▶ **REQUIRED WORK**: Reproduce each of the items below word for word, leaving out the pictures.

━━━━━━

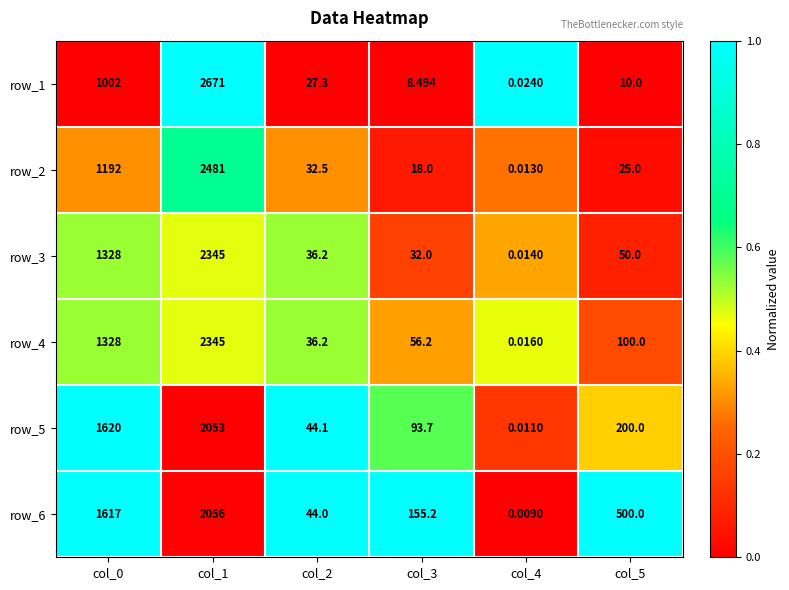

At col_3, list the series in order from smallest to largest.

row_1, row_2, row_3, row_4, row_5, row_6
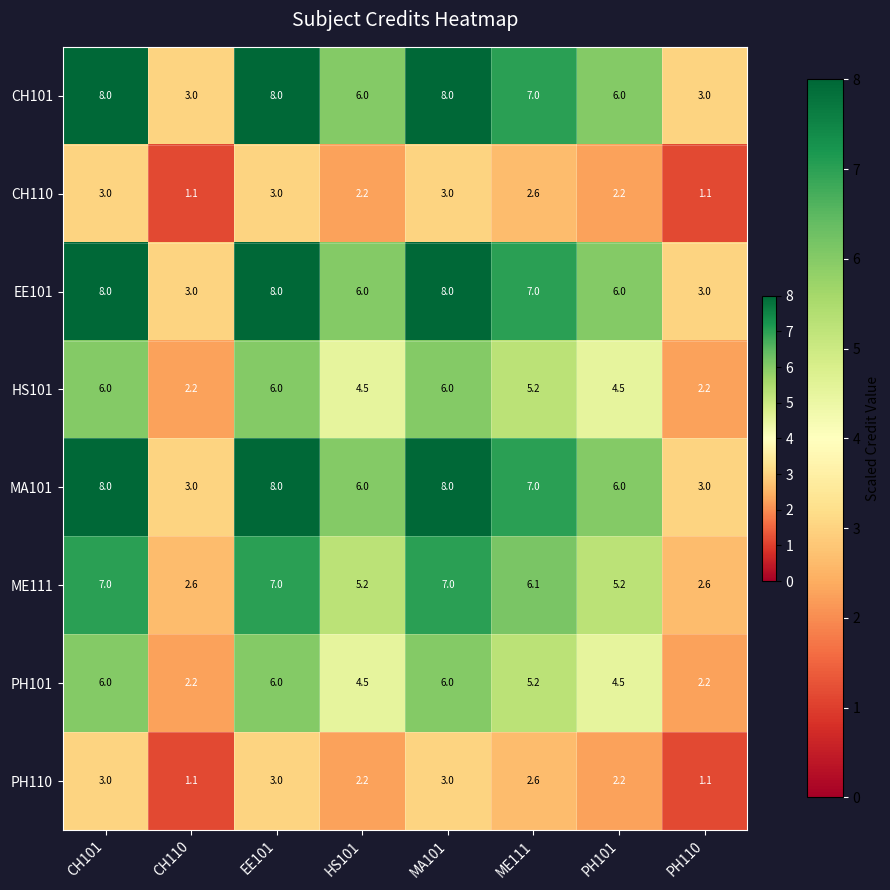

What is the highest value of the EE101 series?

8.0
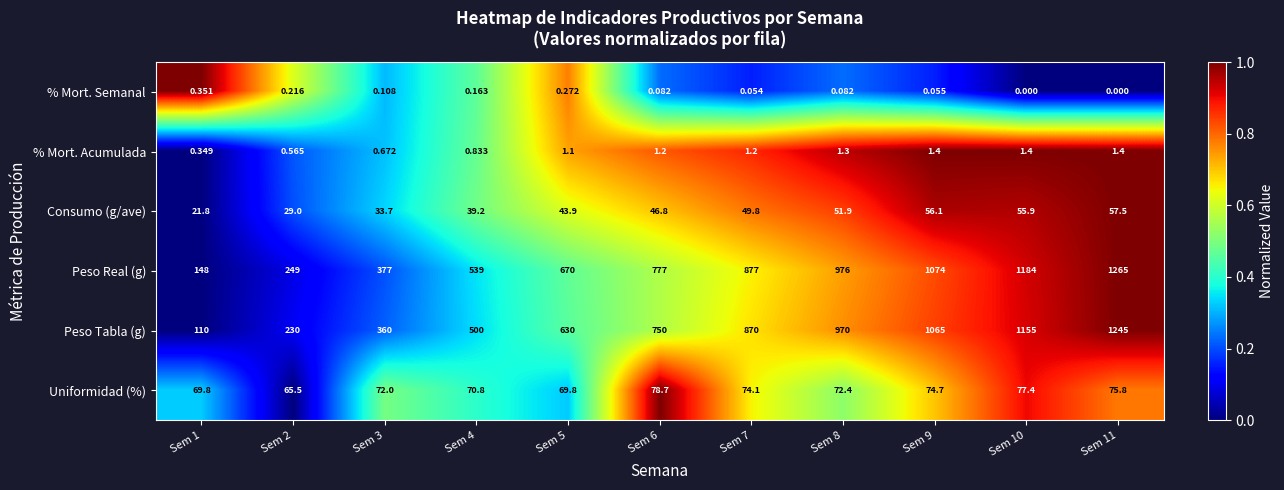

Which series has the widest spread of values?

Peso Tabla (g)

━━━━━━

▶ **EXERCISE OUTPUT**:
At col_3, list the series in order from smallest to largest.

row_1, row_2, row_3, row_4, row_5, row_6

What is the highest value of the EE101 series?

8.0

Which series has the widest spread of values?

Peso Tabla (g)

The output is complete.